Na carta, elas também expressaram sua preocupação com um possível "uso involuntário de ferramentas como a vacina", questionando a qual público ela será destinada, quais os condicionantes de uso e se os fatores psicossociais são levados em consideração.

"Outro ponto essencial é a conhecida adaptabilidade do mercado das drogas ilícitas. Usuários de crack que se submeterem ao tratamento com a vacina, caso ela se mostre eficaz, podem não deixar de sentir o desejo de usar, ainda que não sintam os efeitos esperados, o que pode fazer com que migrem para outras substâncias estimulantes ou aumentem a dose de uso para atingir o efeito antes conseguido. Esse problema não é desprezível, pois pode gerar o aumento da ocorrência de overdoses e o deslocamento do consumo para outros estimulantes não abrangidos pela ação da vacina", argumentam. 

"Não existe mundo sem drogas e não haverá vacina alguma que impeça o uso de drogas em nossa sociedade", concluem as instituições na carta aberta.

Investimentos milionários

A vacina Calixcoca tem atraído vultosos investimentos para seu desenvolvimento.

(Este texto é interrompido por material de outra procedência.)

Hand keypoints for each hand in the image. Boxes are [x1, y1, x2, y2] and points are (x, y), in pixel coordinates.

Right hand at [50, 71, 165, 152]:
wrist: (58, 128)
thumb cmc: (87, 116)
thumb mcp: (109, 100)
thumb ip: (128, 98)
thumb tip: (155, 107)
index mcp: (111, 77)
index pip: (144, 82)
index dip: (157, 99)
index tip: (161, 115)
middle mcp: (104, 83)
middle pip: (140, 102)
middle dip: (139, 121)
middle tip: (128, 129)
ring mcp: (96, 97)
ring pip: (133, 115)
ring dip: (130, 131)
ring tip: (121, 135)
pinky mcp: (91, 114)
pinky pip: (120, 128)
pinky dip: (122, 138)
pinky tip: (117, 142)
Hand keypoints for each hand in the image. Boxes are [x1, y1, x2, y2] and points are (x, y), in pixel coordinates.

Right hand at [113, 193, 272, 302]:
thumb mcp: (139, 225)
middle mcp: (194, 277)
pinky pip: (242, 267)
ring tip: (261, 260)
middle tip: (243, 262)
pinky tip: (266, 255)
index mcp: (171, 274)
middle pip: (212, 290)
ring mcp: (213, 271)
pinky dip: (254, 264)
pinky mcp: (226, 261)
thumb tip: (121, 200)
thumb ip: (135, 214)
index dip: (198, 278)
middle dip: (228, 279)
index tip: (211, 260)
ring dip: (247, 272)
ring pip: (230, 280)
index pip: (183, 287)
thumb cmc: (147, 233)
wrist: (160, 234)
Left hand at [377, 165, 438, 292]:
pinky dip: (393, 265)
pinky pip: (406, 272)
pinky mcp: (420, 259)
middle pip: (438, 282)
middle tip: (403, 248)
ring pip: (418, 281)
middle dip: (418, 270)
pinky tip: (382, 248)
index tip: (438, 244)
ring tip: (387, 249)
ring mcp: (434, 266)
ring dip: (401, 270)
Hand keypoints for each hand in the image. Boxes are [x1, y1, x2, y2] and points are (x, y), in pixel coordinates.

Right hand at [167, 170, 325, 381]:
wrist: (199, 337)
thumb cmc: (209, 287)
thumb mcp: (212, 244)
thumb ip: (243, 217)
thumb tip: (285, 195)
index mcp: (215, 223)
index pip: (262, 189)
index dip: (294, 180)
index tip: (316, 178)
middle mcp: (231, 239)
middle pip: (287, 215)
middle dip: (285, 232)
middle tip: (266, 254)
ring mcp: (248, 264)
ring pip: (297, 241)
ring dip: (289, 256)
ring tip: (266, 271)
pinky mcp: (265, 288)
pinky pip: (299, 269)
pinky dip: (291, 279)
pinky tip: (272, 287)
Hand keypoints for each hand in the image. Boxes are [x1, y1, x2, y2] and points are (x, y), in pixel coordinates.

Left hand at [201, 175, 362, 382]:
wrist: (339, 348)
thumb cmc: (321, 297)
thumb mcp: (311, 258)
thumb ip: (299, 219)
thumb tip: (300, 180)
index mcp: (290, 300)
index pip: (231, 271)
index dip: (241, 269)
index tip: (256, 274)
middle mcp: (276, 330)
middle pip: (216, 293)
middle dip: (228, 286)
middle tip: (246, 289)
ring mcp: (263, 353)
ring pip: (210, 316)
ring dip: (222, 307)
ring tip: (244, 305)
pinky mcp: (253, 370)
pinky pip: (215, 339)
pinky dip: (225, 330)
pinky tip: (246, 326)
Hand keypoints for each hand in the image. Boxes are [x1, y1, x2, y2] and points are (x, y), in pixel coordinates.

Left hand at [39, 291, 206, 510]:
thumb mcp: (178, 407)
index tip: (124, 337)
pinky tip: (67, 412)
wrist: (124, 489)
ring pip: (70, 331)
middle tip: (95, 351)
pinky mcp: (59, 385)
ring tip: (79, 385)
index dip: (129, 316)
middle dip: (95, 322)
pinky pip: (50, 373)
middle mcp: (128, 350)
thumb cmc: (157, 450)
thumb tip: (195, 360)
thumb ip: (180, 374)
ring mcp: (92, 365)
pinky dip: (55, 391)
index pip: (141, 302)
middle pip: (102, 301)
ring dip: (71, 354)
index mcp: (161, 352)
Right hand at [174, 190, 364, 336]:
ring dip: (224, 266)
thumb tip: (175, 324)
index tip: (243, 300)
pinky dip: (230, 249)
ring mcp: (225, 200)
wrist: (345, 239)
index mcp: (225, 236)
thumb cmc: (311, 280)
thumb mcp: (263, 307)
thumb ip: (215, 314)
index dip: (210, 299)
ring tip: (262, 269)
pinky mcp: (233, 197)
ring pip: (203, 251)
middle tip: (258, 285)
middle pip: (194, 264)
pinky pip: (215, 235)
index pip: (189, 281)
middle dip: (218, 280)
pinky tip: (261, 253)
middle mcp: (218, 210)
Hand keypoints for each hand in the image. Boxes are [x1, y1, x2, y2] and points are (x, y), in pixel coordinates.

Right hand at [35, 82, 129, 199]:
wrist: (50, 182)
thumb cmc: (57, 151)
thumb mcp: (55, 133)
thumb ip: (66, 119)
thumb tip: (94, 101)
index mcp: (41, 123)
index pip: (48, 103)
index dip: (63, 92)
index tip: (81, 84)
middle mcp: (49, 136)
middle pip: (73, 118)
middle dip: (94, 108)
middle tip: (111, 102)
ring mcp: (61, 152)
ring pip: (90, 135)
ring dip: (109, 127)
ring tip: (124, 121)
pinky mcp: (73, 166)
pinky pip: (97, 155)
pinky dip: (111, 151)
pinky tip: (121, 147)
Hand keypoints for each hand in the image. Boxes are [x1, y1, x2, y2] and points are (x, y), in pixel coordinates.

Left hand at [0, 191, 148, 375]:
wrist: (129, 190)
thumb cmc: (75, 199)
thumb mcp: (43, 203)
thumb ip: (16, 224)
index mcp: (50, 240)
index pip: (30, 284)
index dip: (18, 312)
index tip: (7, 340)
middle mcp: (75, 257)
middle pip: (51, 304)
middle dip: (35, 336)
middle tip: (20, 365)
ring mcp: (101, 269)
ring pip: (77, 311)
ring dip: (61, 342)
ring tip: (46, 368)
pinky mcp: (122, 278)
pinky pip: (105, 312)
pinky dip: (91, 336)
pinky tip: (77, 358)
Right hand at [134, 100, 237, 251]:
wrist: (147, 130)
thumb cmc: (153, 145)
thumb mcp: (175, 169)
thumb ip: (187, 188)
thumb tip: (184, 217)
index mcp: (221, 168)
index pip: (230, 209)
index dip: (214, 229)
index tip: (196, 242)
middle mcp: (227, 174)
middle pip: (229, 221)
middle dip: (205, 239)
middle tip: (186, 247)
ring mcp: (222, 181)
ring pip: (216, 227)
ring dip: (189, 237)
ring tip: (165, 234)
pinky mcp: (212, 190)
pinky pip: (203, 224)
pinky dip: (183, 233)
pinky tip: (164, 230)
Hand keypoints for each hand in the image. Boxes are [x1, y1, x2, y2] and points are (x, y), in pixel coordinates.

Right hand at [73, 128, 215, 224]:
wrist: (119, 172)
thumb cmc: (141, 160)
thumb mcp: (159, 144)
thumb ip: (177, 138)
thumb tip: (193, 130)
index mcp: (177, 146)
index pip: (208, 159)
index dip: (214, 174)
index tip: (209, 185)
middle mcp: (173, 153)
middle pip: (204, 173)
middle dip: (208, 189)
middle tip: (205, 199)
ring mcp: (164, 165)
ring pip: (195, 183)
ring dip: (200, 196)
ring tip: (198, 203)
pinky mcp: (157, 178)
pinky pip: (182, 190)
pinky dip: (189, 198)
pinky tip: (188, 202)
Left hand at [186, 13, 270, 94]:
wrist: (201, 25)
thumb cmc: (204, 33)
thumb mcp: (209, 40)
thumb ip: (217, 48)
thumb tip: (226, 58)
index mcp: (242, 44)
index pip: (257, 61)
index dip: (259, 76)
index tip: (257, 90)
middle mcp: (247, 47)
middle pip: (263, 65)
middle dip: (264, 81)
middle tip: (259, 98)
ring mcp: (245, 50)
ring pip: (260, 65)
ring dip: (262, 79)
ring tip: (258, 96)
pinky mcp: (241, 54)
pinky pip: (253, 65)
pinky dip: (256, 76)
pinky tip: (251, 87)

O Governo de Minas Gerais anunciou um aporte de R$ 18,8 milhões para os testes que podem levar aos estudos em humanos. Deste total, R$ 10 milhões são provenientes da Secretaria de Estado da Saúde (SES-MG) e R$ 8,8 milhões da Secretaria de Estado de Desenvolvimento Econômico (Sede-MG), por meio da Fapemig.

Para 2024, R$ 14,6 milhões já foram repassados, e mais R$ 1,69 milhão será pago em 2025. O restante do valor – R$ 2,6 milhões – será repassado entre 2026 e 2027. Além disso, a Fapemig já investiu outros R$ 500 mil para a pesquisa por meio de chamadas públicas.

O financiamento do projeto também conta com recursos do Conselho Nacional de Desenvolvimento Científico e Tecnológico (CNPq), apoio da Secretaria Nacional de Política sobre Drogas, do Ministério da Justiça, e verbas de emendas parlamentares.